Morale at Cruise has been low since the Oct. 2 incident, with employees pointing the finger at poor management for not prioritizing safety at the company. Without commercial permits to operate in San Francisco and an internal decision to phase out its driverless fleets in other states, the company laid off contract workers, exacerbating the malaise.

The first layoffs included contract workers whose job was to clean, charge and maintain the vehicles and respond to customer inquiries. Not all temporary workers employed by a third party were laid off. However, further layoffs are expected at the company, which employs around 4,000 full-time workers.

Employee dissatisfaction was further fueled last week when Cruise suspended its employee stock sale program for the fourth quarter. Sources who spoke to TechCrunch on condition of anonymity said they could incur a loss of tens of thousands of dollars as a result of this decision.

Over the weekend, Cruise backed out of that move. Vogt sent an email Saturday saying certain employees could sell a limited number of shares on a one-time opportunity. Vogt did not provide many details, but said the company was developing a plan to conduct a new tender offer to provide limited liquidity of the stock units and mitigate possible tax implications. TechCrunch read the email.

Vogt apologized to his employees across the board for “the situation Cruise finds himself in today.”

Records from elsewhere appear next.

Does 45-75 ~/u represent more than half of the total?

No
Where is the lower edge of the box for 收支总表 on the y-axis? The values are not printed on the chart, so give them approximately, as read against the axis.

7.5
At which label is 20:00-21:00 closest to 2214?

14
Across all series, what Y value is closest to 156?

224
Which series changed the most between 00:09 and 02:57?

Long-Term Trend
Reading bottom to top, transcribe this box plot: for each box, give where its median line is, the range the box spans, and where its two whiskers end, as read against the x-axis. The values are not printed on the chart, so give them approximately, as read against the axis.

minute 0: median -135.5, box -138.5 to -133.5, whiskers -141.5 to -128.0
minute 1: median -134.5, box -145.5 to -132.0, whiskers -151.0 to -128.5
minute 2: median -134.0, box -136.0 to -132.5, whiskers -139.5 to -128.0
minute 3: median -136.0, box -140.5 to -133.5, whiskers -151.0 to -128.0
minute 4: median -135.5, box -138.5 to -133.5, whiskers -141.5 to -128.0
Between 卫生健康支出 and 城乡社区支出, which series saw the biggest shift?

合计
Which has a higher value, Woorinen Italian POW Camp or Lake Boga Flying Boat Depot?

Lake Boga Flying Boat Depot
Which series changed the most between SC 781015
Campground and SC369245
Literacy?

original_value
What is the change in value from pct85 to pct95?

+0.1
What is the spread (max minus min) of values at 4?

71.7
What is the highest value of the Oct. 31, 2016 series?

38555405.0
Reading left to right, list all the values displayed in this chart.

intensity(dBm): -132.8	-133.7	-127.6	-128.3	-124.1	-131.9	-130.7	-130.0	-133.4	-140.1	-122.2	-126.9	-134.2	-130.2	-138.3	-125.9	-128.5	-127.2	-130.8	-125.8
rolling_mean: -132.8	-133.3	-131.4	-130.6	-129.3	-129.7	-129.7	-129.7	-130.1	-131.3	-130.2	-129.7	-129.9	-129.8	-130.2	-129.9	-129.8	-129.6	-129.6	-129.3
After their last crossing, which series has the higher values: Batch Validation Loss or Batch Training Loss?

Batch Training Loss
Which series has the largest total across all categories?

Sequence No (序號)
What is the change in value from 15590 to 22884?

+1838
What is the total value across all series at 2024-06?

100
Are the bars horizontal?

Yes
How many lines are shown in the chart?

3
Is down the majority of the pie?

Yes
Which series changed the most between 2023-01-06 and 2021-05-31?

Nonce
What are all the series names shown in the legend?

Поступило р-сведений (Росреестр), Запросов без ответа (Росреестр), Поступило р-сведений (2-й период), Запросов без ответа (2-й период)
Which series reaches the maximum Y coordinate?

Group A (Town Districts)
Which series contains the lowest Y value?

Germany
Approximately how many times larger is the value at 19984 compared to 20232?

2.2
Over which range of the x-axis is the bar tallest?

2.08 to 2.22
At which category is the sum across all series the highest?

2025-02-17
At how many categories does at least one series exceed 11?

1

Dan Kan, Vogt and Cruise’s chief product officer, founded the autonomous vehicle company in 2013. The two originally focused on kits that could be used to retrofit a vehicle and turn it into a self-driving car. The startup soon switched to a different business model. GM took a stake and acquired the company in March 2016 with cash and stock valued at more than $1 billion.

Previously, Vogt co-founded, a website that allowed anyone to broadcast videos online, Twitch, a live streaming platform, and Socialcam, a mobile social video app. Twitch was acquired by Amazon in 2014 for $970 million, and Socialcam was acquired by Autodesk in 2012 for $60 million.